I pulled my barrels off. The only marks other then what it say on top are. kg1320 and each barrel has 183 on it the left barrle has ae after the 183. I took a couple of pictures and sent them to you hopefully you can see what it says but I am not real sure what I would be looking for.

Nolan
 
If your gun is truly a .12 ga and the bores are choked to .690(full) then you are going to have a REAL HARD TIME getting the necessary Heavy Plastic STEEL SHOT cups past the choke. If your gun is in fact .690 all the way then you will never find .14 ga steel shot cups. You only alternative would be to find som Bismuth.If it is a choked .12 you might consider having the bores reamed out some to Mod. instead of full. Then you may be able to get the plastic shot cups loaded. For steel shot you do need the Heavy plastic cups and not the standard cups like Win. AA to protect the bore, unless your bores are chrome lined. Ohh and something else ihaven't seen mentioned here, if you are shooting and only fire 1 shot be sure to take the cap off the nipple of the other barrel before reloading. :thumbsup:
 
I talked to the guy I got the gun from. It is chromed line barrels and he said that it is not choked. That is why I had to ask which wads because the digital caliper I have says it is .69-.70 and can't figure were it would say on the gun.
 
The number under the barrels, 183 is a metric measurment. Converted to inches(183 x .394=) its 72.102 inches, or 72 caliber. Use the 12 gauge wads. Your use of the calipers is faulty, but not uncommon. That is why I suggested you buy the old fashion pincher type calipers. The wads, including the heavy wads for steel shot will be a tight fit, but worth it. simply lubricate the outside of the plastic wads with bore butter, or moose snot, or crisco, and run them in. The hardest part will be getting them into the muzzle. Once they are in they should go down okay.

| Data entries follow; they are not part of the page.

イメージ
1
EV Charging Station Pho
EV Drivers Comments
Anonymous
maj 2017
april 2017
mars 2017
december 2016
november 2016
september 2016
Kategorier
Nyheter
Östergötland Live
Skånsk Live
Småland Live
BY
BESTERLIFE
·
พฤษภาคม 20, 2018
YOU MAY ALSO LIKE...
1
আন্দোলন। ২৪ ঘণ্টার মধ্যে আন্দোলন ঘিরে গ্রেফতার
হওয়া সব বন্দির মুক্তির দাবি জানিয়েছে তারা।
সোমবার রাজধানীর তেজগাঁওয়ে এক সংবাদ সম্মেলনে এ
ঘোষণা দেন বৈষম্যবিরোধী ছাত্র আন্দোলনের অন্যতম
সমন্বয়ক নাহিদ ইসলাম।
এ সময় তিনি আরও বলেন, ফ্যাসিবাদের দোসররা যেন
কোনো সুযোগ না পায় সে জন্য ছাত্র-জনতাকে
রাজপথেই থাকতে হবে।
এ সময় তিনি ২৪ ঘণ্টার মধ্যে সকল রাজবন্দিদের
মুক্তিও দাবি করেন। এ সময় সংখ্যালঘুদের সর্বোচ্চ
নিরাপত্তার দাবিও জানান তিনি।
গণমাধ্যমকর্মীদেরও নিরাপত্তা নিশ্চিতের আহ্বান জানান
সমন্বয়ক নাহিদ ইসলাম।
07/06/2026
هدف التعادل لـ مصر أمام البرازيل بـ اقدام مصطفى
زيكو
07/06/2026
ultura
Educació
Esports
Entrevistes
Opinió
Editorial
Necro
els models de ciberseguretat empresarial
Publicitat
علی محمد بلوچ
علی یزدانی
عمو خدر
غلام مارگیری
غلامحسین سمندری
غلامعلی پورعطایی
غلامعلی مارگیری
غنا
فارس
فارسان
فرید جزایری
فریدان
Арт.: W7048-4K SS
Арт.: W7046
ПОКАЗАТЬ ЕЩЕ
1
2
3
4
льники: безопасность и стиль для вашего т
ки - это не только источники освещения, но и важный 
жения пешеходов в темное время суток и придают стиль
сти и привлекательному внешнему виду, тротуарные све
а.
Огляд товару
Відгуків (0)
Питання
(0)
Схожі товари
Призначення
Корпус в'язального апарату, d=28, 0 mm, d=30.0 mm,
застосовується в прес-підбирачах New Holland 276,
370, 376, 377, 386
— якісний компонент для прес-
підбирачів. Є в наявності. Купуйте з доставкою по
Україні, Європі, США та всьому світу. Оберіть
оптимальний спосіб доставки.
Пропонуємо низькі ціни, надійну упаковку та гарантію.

Sorry, I don't know what the " ae " stands for.

Wih the chrome lined bores, it should be easy to clean. Just avoid using modern nitric solvents in the bore, and dry the bore after cleaning. Leave it in the white, and don't grease it. The grease will actually help destroy the chrome over time. Left bare in a dry place, the bores will be fine.Do wipe the outside of the barrels off, along with the action, and nipples, clean the flash channels, and oil the nipple threads before puttin them back in the gun. You can use bore butter to seal the exterior of the barrels and other metal parts.
 
Hey Paul,

Thanks for the help. Atleast know I know I can start getting the right parts.